Europol and police across 13 countries have dismantled nine organized crime networks behind illegal IPTV and sports streaming services, pulling more than 27,000 piracy URLs offline in an operation called Kratos 2. The timing is not subtle. The sweep wrapped up just as the 2026 FIFA World Cup kicked off, and it has already knocked a large chunk of the free streaming ecosystem offline.
If you have ever used a cheap IPTV subscription or a dodgy box to watch live football, this is the operation that pulled the plug on the servers behind a lot of those apps.
TL;DR: Operation Kratos 2, a seven month investigation coordinated by Bulgaria with Europol’s support, ended with 29 arrests, 86 suspects identified, and over 27,000 illegal streaming URLs removed across 169 domains. Investigators went after the host servers and operators rather than just consumer facing websites, which is why so many IPTV apps and mirror sites went dark at the same time. If your streaming app stopped working this week, this operation is likely why, and the safer move is a licensed alternative rather than a quick replacement app.
What Operation Kratos 2 actually went after
Kratos 2 ran from September 2025 to April 2026, coordinated by Bulgaria’s General Directorate for Combating Organised Crime with Europol handling cross border coordination across Belgium, Croatia, France, Greece, Ireland, Italy, the Netherlands, Poland, Romania, Spain, the UK, and the US.

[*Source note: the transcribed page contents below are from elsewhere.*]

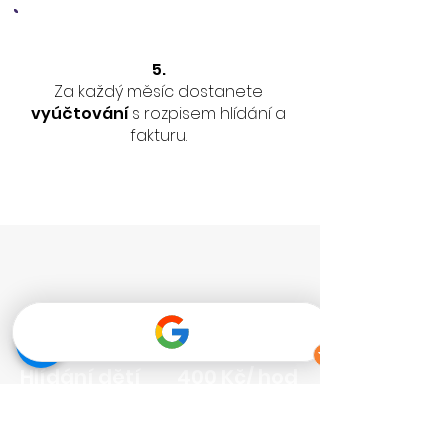
5.
Za každý měsíc dostanete
vyúčtování
s rozpisem hlídání a
fakturu.
CENÍK
Hlídání dětí
400 Kč/ hod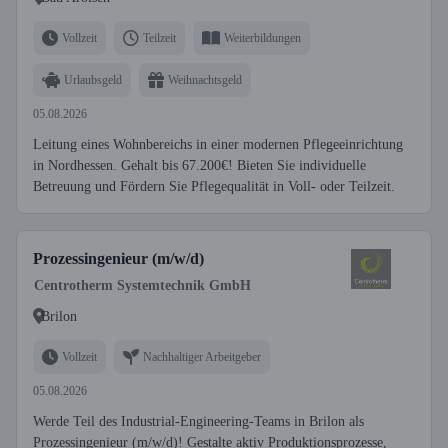
Vollzeit
Teilzeit
Weiterbildungen
Urlaubsgeld
Weihnachtsgeld
05.08.2026
Leitung eines Wohnbereichs in einer modernen Pflegeeinrichtung
in Nordhessen. Gehalt bis 67.200€! Bieten Sie individuelle
Betreuung und Fördern Sie Pflegequalität in Voll- oder Teilzeit.
Prozessingenieur (m/w/d)
Centrotherm Systemtechnik GmbH
Brilon
Vollzeit
Nachhaltiger Arbeitgeber
05.08.2026
Werde Teil des Industrial-Engineering-Teams in Brilon als
Prozessingenieur (m/w/d)! Gestalte aktiv Produktionsprozesse,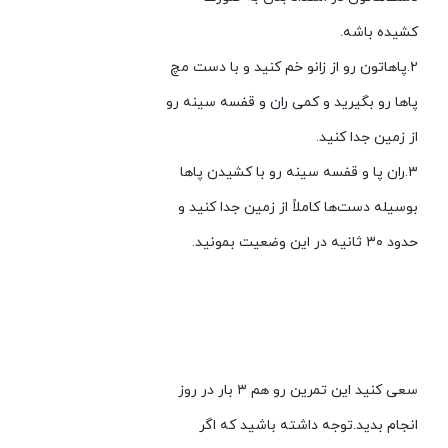
کشیده باشه.
۲.پاهاتون رو از زانو خم کنید و با دست مچ
پاها رو بگیرید و کمی ران و قفسه سینه رو
از زمین جدا کنید.
۳.ران پا و قفسه سینه رو با کشیدن پاها
بوسیله دست‌ها کاملاً از زمین جدا کنید و
حدود ۳۰ ثانیه در این وضعیت بمونید.
سعی کنید این تمرین رو هم ۳ بار در روز
انجام بدید.توجه داشته باشید که اگر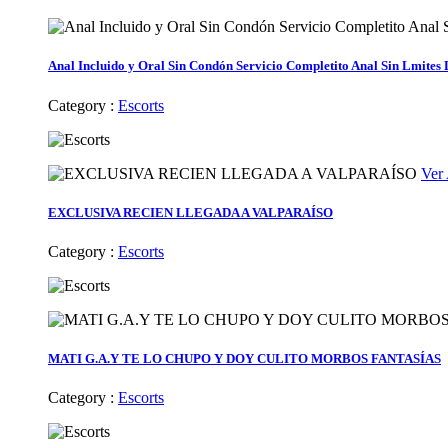
Anal Incluido y Oral Sin Condón Servicio Completito Anal Sin Lmite
Category :
Escorts
Ver
EXCLUSIVA RECIEN LLEGADA A VALPARAÍSO
Category :
Escorts
MATI G.A.Y TE LO CHUPO Y DOY CULITO MORBOS FANTASÍAS
Category :
Escorts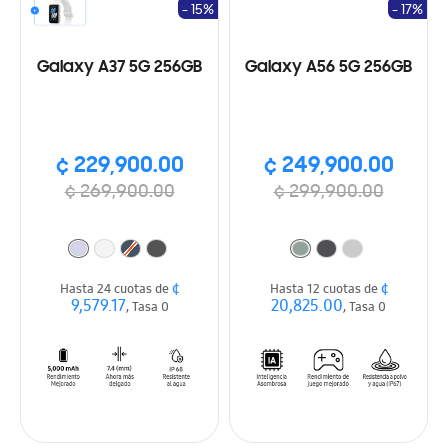
- 15%
- 17%
Galaxy A37 5G 256GB
Galaxy A56 5G 256GB
¢ 229,900.00
¢ 249,900.00
¢ 269,900.00
¢ 299,900.00
¢
¢
Hasta 24 cuotas de
Hasta 12 cuotas de
9,579.17
20,825.00
, Tasa 0
, Tasa 0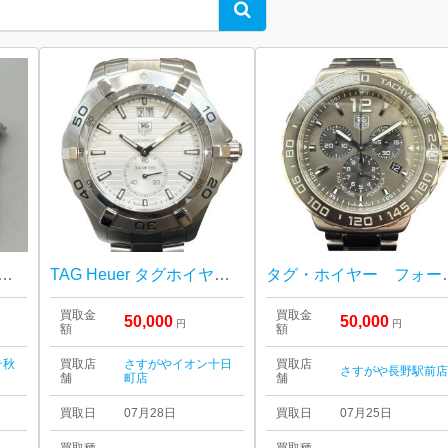
Search
・ホイヤー フォーミュラ1
TAG Heuer タグホイヤー アクアレーサー グランドデイト 時計
タグ・ホイヤー 
買取金
買取金
50,000
50,000
円
円
額
額
テ秋
買取店
さすがやイオン十日
買取店
さすがや長野駅前
舗
町店
舗
買取日
07月28日
買取日
07月25日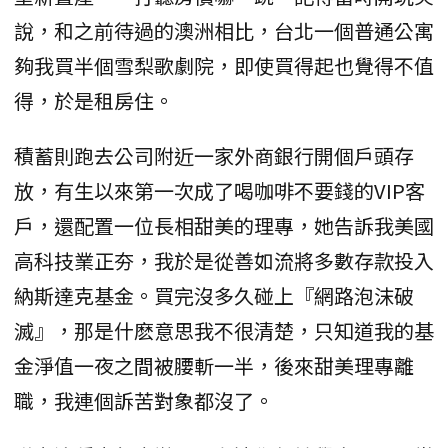
說，和之前待過的澳洲相比，台北一個普通公寓
夠我買半個雪梨歌劇院，即使買得起也覺得不值
得，於是租房住。
積蓄則跑去公司附近一家外商銀行開個戶頭存
放，有生以來第一次成了喝咖啡不要錢的VIP客
戶，還配置一位長相甜美的理專，她告訴我美國
高科技業正夯，我於是從善如流將多數存款投入
納斯達克基金。買完沒多久碰上『網路泡沫破
滅』，那是什麽意思我不很清楚，只知道我的基
金淨值一夜之間被腰斬一半，後來甜美理專離
職，我連個訴苦對象都沒了。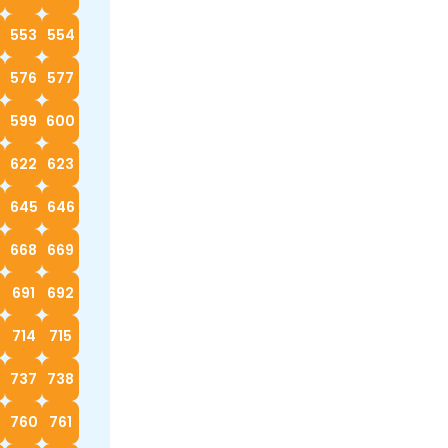
553
554
576
577
599
600
622
623
4
645
646
668
669
0
691
692
714
715
737
738
760
761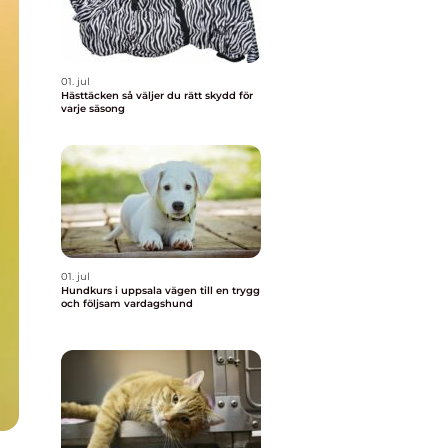
01. jul
Hästtäcken så väljer du rätt skydd för
varje säsong
01. jul
Hundkurs i uppsala vägen till en trygg
och följsam vardagshund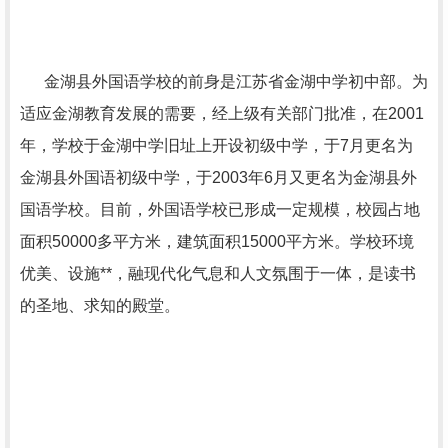
金湖县外国语学校的前身是江苏省金湖中学初中部。为
适应金湖教育发展的需要，经上级有关部门批准，在
2001
年，学校于金湖中学旧址上开设初级中学，于
7
月更名为
金湖县外国语初级中学，于
2003
年
6
月又更名为金湖县外
国语学校。目前，外国语学校已形成一定规模，校园占地
面积
50000
多平方米，建筑面积
15000
平方米。学校环境
优美、设施**，融现代化气息和人文氛围于一体，是读书
的圣地、求知的殿堂。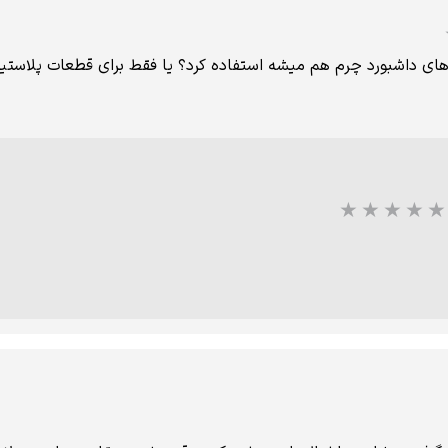
شبورد چرم هم میشه استفاده کرد؟ یا فقط برای قطعات پلاستیکی استفاده م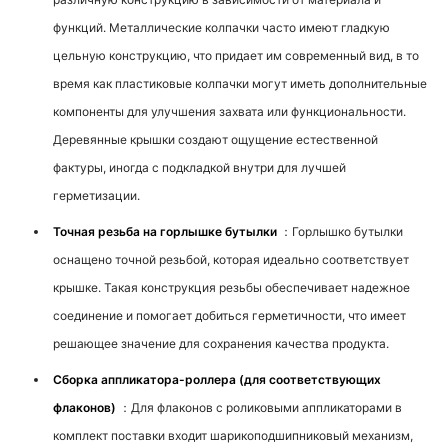
функций. Металлические колпачки часто имеют гладкую
цельную конструкцию, что придает им современный вид, в то
время как пластиковые колпачки могут иметь дополнительные
компоненты для улучшения захвата или функциональности.
Деревянные крышки создают ощущение естественной
фактуры, иногда с подкладкой внутри для лучшей
герметизации.
Точная резьба на горлышке бутылки
：Горлышко бутылки
оснащено точной резьбой, которая идеально соответствует
крышке. Такая конструкция резьбы обеспечивает надежное
соединение и помогает добиться герметичности, что имеет
решающее значение для сохранения качества продукта.
Сборка аппликатора-роллера (для соответствующих
флаконов)
：Для флаконов с роликовыми аппликаторами в
комплект поставки входит шарикоподшипниковый механизм,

Rather than chasing the front facing websites people actually type into a browser, investigators went after the servers, domains, and payment routes feeding nearly 850,000 pieces of pirated media. The result was 29 arrests, 148 house searches, and 169 domains flagged in one go.
Why entire IPTV apps disappeared at once
Most cheap IPTV apps do not run their own infrastructure. They sit on top of shared backend networks, splitting customer facing apps from the actual hosting so one takedown does not usually break everything.
Kratos 2 targeted that shared backend directly, which is why people are reporting that several unrelated looking apps and mirror domains stopped loading within the same day. If your subscription went from working fine to throwing connection errors with no warning, the app itself was probably never the real service, just a storefront sitting on infrastructure that no longer exists.
What to actually do if your streaming app just died
Do not chase down a replacement IPTV app the moment one disappears. Europol has repeatedly flagged that illegal streaming services carry a much higher malware and data theft risk than mainstream apps, partly because operators rotate domains and apps quickly after a takedown, and the rushed replacements are where most of the shady downloads creep in.
With the World Cup running through July, this is a reasonable moment to check what your country’s official broadcasters and free live TV streaming options actually cover before signing up for whatever pops up next.